Nicola Warren-Lee, Senior Lecturer in Education at the University of Bristol

I have been a teacher, a school based-mentor and H.E based teacher educator for over twenty years. During this time, educational policy priorities for schools have changed and ideas on what ‘good teaching’ is have changed. Two things, from my experience of the ITE sector have remained solid: the passion of beginning teachers to work with young people to make a difference and the intelligence they bring to old and new school debates. My feeling is beginning teachers want an evidence-based, subject specialist introduction to the teaching profession – one which encourages reflection on what education is for and foregrounds how young people can be excited about learning.

Short term contracts or plans for ITE would undermine security, erode possibilities for providers to build longer term relationships with partners; well qualified, experienced mentors and tutors are less likely to be retained and CPD for teacher educators would likely fall even lower down the agenda. Time and money are always considerations in the ITE sector – in addition to this, being able to plan and build coherent programmes (whether based on the CCF or any other future ‘best’ curriculum for ITE) requires longer term planning, relationship building, CPD for mentors and tutors and the knowledge that any intellectual investment will be worth making.

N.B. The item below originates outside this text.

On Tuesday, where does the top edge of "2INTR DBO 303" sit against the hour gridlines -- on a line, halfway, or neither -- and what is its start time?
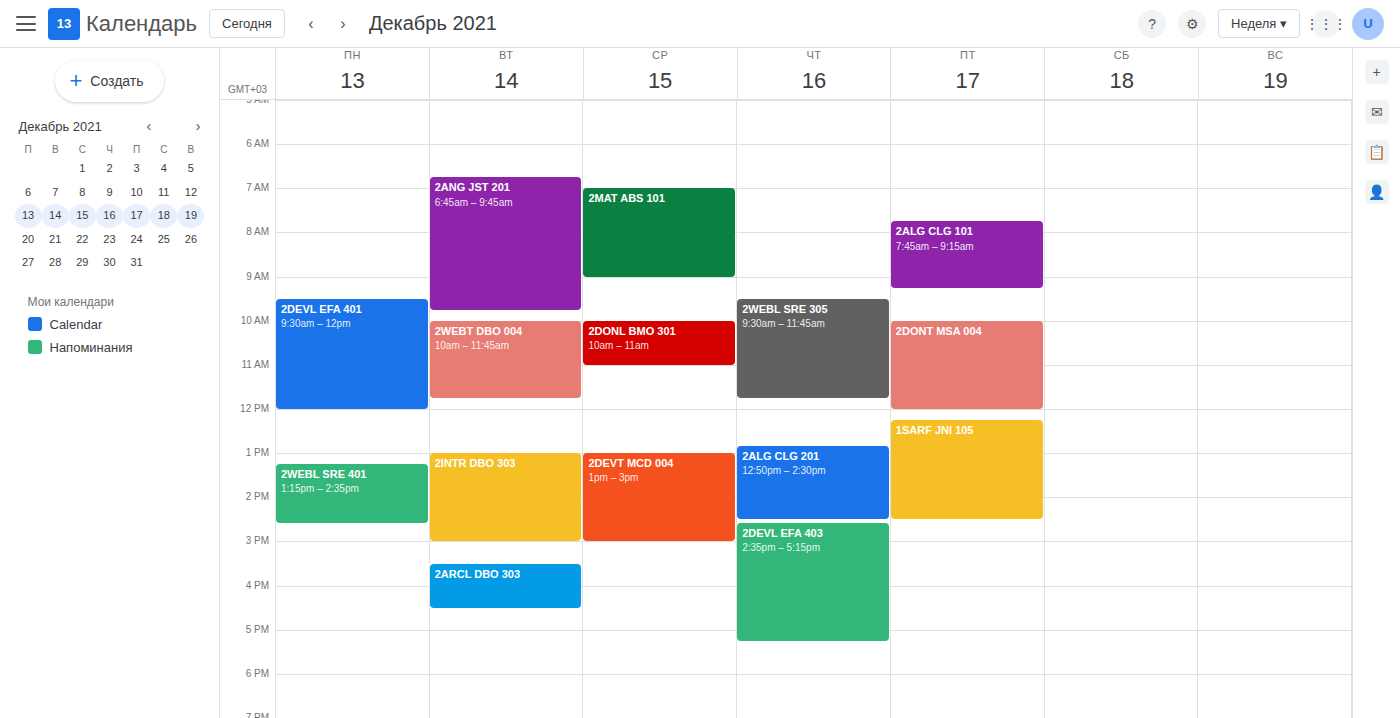
1:00 PM -- exactly on the 1 PM line."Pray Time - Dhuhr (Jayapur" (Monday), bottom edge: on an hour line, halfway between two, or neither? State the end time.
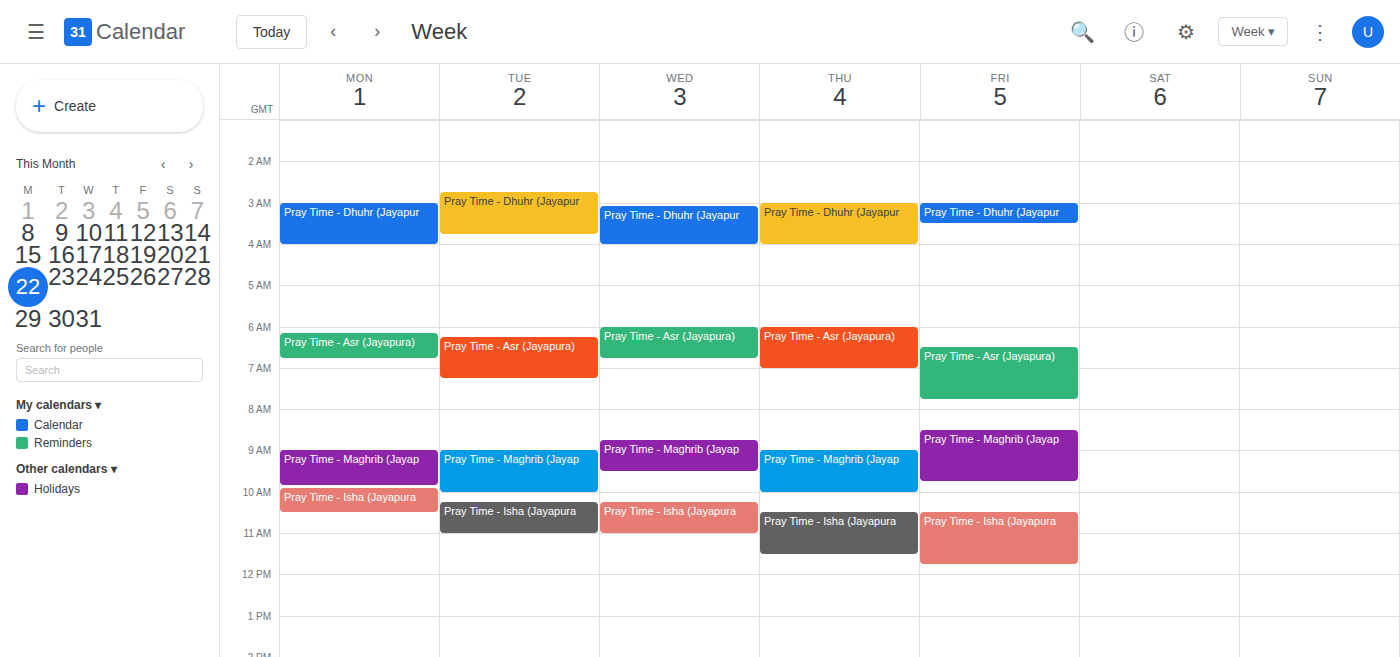
4:00 AM -- exactly on the 4 AM line.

Quality ITE provision cannot be organised as a ‘pop up’ or ‘just in time’ model and, whilst this has implications for investment, should be recognised with reference to some of the best ‘Outstanding’ ITE programmes in England – which have been building quality ITE programmes, consistently supporting the supply of excellent teachers able to negotiate changeable contexts in the best interests of their students. It is very important to see past the rhetoric of the current reasoning for an ITE review and hold up what is important in underpinning excellence.